Fashion is fluent in all languages and it is understood in every culture. Passion for this industry is conveyed on the runway through the craftsmanship, details, and commitment of the fashion designer. These traits are possessed by each designer showcasing in Africa Fashion Week New York (AFWNY) 2012, starting with Francis Hendy.
The show opened with Francis Hendy’s colorful menswear separates and tailored two and three-piece men’s suits. His female models graced the catwalk in rompers, jumpsuits, dresses, and wide leg trousers all made in beautiful floral prints or muted gray plaids. The final look of his collection was a beautiful white floor length gown with an open back and ruffles trailing down the floor length skirt, simply gorgeous. The Francis Hendy show could be summed up as an explosion of color and printed motifs. His use of color in the men’s suits was fantastic. The hue didn’t take away from the masculinity of the look.
Ethiopian fashion brand Mafi by Mahlet Afework, is an example of hard work paying off. At 22, the designer has international acclaim for her exquisite women and menswear. This collection was no different, composed of lightweight sweaters, coral and teal striped shorts, headpieces that screamed cool and colorful sunglass frames. She used asymmetrical hems on her tops as well as blazers, slits in the backs of her tops, and lightweight fabrics for the skirts and scarves. Although the looks were layered, the models seemed cool as could be. All of the looks in her collection were practical with an air of whimsical due to the fabric choices and silhouettes. Mafi’s talent was seen through all the intricate detailing she put into her pieces; the crochet backs of her vests, cascading blouses in hues reminiscent of sand and water. This collection was soothing and chic.
It wouldn’t be Africa Fashion Week NY without the Ankara prints! Fashion brands Kibonen NY, Attolle collection and Hennaflower all delivered traditional prints seamlessly into their designs. Kibonen NY brilliantly used oranges, reds, and magentas, in both of the prints and solid pieces in their collection. Day dresses and separates sprinkled with print would be great to wear to work. One of the male models wore an exquisite suit which was printed head to toe in earthy tones of brown, yellow, orange, and green. The clutches used were phenomenal; big, medium, and small with a chain strap, perfect for every type of woman.
The Attolle Collection incorporated prints in a more formal manner. This design house is known for its luxurious combination of African fabric and fine linens like silk and chiffon. The looks shown were gowns or long dresses with printed panels going across the bodice or bust of the garment.
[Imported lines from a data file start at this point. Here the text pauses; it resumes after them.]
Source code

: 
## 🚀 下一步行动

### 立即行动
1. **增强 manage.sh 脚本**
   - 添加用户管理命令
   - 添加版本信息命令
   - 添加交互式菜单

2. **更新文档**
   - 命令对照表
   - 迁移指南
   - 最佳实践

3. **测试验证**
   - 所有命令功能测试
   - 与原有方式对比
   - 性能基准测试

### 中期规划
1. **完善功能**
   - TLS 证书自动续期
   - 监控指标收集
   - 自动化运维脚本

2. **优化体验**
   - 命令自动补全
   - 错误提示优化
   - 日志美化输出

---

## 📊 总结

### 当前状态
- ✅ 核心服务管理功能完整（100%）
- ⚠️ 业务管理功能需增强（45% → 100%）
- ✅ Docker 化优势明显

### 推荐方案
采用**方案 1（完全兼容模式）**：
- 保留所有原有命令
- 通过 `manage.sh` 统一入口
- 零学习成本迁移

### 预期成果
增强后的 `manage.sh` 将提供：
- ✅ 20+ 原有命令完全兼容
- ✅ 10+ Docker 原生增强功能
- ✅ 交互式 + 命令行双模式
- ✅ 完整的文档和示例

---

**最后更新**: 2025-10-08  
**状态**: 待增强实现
The colors in the printed panels were complimented by the solid colored pieces. It was an elegant collection.
Hennaflower brought a show as unique as its name. The collection showcased prints and plaids as trim on the top and bottom of dresses as well as on the bustier, clutches, and waistbands of the garments. Some models held masquerade masks to their faces, which added color, and spark to the show. The pieces were fun, youthful and could cater to a handful of body types .The brand stayed true to their fun, flirty and ethnic aesthetic in every piece shown.
Bill Witherspoon presented a masculine tribe of models for his collection. The models were buffed up and adorned in chokers with dangling shells and leather tassels. Witherspoon put his personal spin on harem pants and paired them with open silk printed shirts. For the outerwear pieces, he used plaid and fur. Two contrasting materials were used in his pants to give a shinier look on the inner thigh and leg. The highlight of the show was hands down the men’s underwear collection. His collection seemed reminiscent of a warrior tribe, in luxury fabrics.
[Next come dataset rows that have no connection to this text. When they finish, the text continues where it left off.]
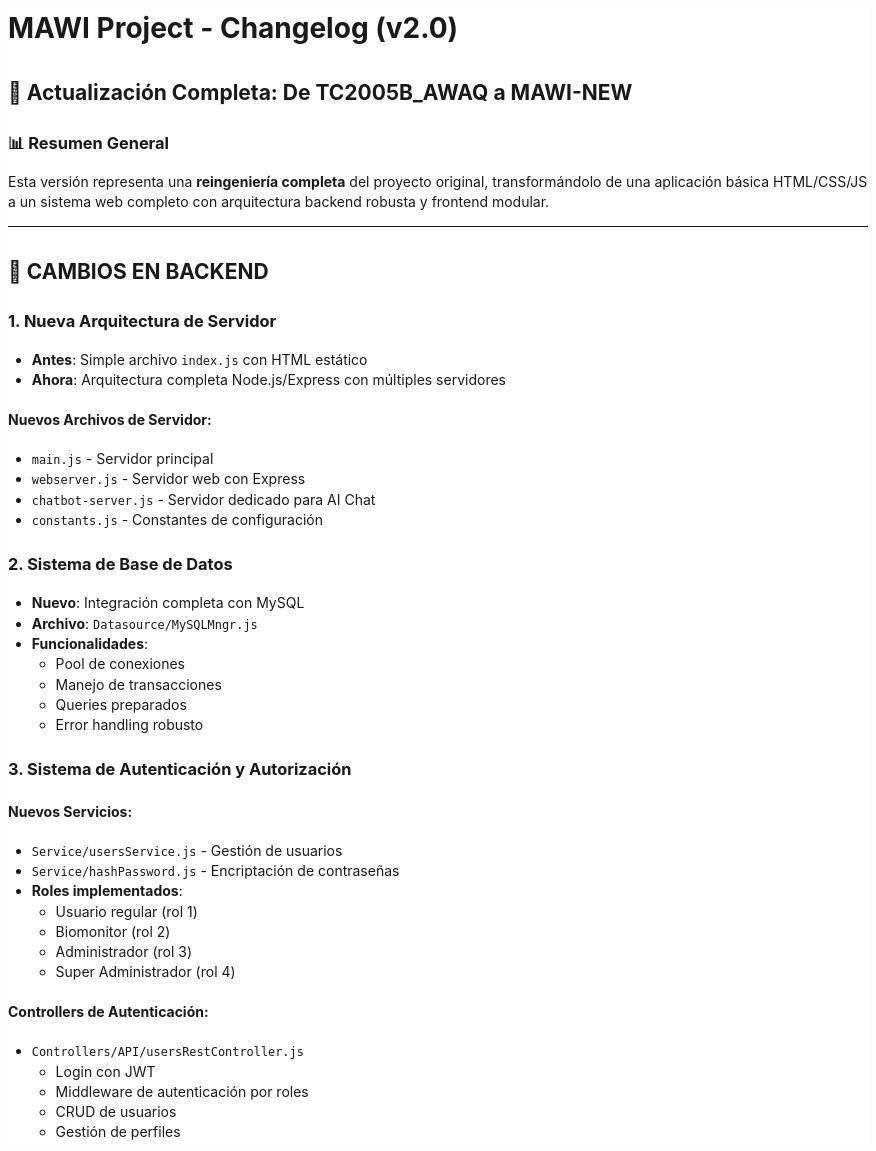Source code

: # MAWI Project - Changelog (v2.0)

## 🚀 Actualización Completa: De TC2005B_AWAQ a MAWI-NEW

### 📊 Resumen General
Esta versión representa una **reingeniería completa** del proyecto original, transformándolo de una aplicación básica HTML/CSS/JS a un sistema web completo con arquitectura backend robusta y frontend modular.

---

## 🔧 CAMBIOS EN BACKEND

### 1. **Nueva Arquitectura de Servidor**
- **Antes**: Simple archivo `index.js` con HTML estático
- **Ahora**: Arquitectura completa Node.js/Express con múltiples servidores

#### Nuevos Archivos de Servidor:
- `main.js` - Servidor principal
- `webserver.js` - Servidor web con Express
- `chatbot-server.js` - Servidor dedicado para AI Chat
- `constants.js` - Constantes de configuración

### 2. **Sistema de Base de Datos**
- **Nuevo**: Integración completa con MySQL
- **Archivo**: `Datasource/MySQLMngr.js`
- **Funcionalidades**:
  - Pool de conexiones
  - Manejo de transacciones
  - Queries preparados
  - Error handling robusto

### 3. **Sistema de Autenticación y Autorización**
#### Nuevos Servicios:
- `Service/usersService.js` - Gestión de usuarios
- `Service/hashPassword.js` - Encriptación de contraseñas
- **Roles implementados**:
  - Usuario regular (rol 1)
  - Biomonitor (rol 2)
  - Administrador (rol 3)
  - Super Administrador (rol 4)

#### Controllers de Autenticación:
- `Controllers/API/usersRestController.js`
  - Login con JWT
  - Middleware de autenticación por roles
  - CRUD de usuarios
  - Gestión de perfiles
Geraldo Fashions captured everything feminine. The silhouettes, muted tones of chiffon and pale floral prints reminded every woman in the audience why she was happy to be one. Her models swayed down the runway in floor length skirts and chiffon trousers; each piece with its own unique trait i.e. hound’s-tooth shoulder pads, or detailed necklines. Dress tops were lace infused with flowers making for dainty and delicate looks, a girl’s favorite, especially during warmer seasons.
Fienes Couture added a twist to classic black and white pieces by adding texture into the collection. Sheer embroidered shawls were worn over zebra print dresses, huge bows were placed on the collar of leather capes and fur was added to the bodice of leather tops. The contrast of materials was interesting and made for a fresh take on timeless black and white separates.
The final show of the night was Mesanga Fashion House. Her collection was incredible! The use of Ankara fabrics, and teal complimented each other so well. She was very creative in her silhouettes and played with cutouts on the back of a number of her dresses. Flared one pieces, lace dresses, and exquisite beading done at the neckline of the garments was quite unique.
The talent demonstrated in the first night was breathtaking. These designers have put their time, blood, sweat, and tears into making these amazing fashions. Whats better is the community these designers have created with their collections. AFWNY is in its second year and the talent is only getting more innovative. African Fashion is taking over one stitch, trim, and bodice at a time.